No coração do grande ruído, nada perturba a paz do condomínio com vistas para o vale, o rio serpenteando ao longe, um céu que não tem fim, nuvens gigantescas, sol e tantas estrelas na noite como uma eternidade contando-as.
Sou o burro do condomínio do enclave fortificado; o animal doméstico deste mundo à parte vizinho de outros mundos bem diferentes e ameaçadores. Faço parte da natureza doméstica, da grande mansão, de relva aparada, da piscina pendurada no abismo para o azul cloro colar com o do céu, da portaria vigiada por seguranças armados, por olhos electrónicos, arame farpado, muros. Tudo é novo, impecável, exércitos de funcionárias, motoristas, jardineiros, babás, empregadas, diaristas, serviçais, ruas lavadas.
A febre do metal multiplicou-se, desde o gigantismo e a alta tecnologia a desmontar montanhas para embarcar para o oriente, até ao garimpo ilegal por toda a parte. Como sempre, o pobre instala-se onde pode e o rico, onde escolhe. O condomínio residencial de luxo é o avesso da invasão e da casa de tijolo escassa e inacabada.

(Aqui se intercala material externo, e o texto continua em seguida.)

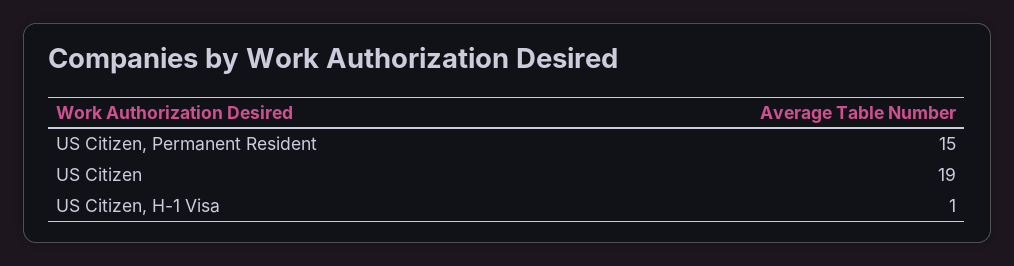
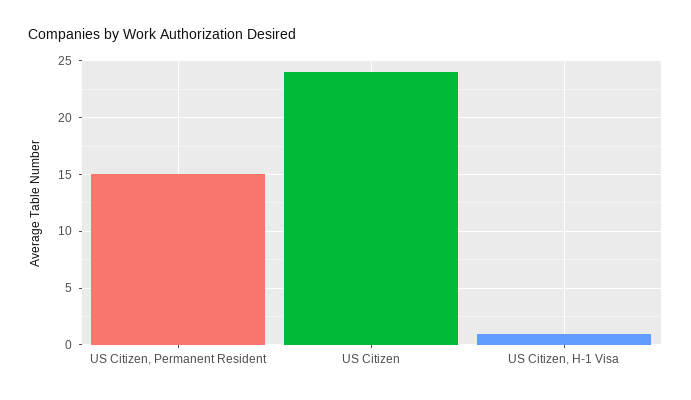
US Citizen: 19 -> 24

O que para uns é distanciamento e exclusão é, na mesma geografia periférica, distinção. Assim é desde o início do mundo. A privatopia segmenta a vida pública nas ilhas da urbanização em arquipélago, na organização das novas tribos nos seus espaços exclusivos, nas comunidades fechadas onde se exibem luxos, estilos de vida, marcas. De vez em quando, na grande piscina, na academia e na sala de festas do condomínio, juntam-se os iguais para celebrar distinções e marcar distâncias ou aproximações. Lá fora é outro dia.
Nem arara tem sossego, ou onça pintada ou urubu já convertido ao ofício de catar lixo. Houve trinta mil garimpeiros na Serra Pelada, coronéis, engenheiros, aventureiros, desgraçados sem nada à procura de ocasião, vendedores de tudo, do corpo, do arroz com feijão, dos materiais para os barracos, das obras, ferro e aço, dos bares e lanchonetes, dos carros, das motos, muitos traficantes da fé e da salvação, de roupas e sapatos, ferramentas, coisas para as casas, fruta, máquinas, farmácias, restaurantes, confeitarias, festas, presentes, ópticas, açougue, gelo, madeira, móveis, electrónica, confecções, tintas, sex shop, clínicas, dentista, Revólver para pintura Pintores a pistola Cimento armado Guinchos Intérpretes Refugos Sebo.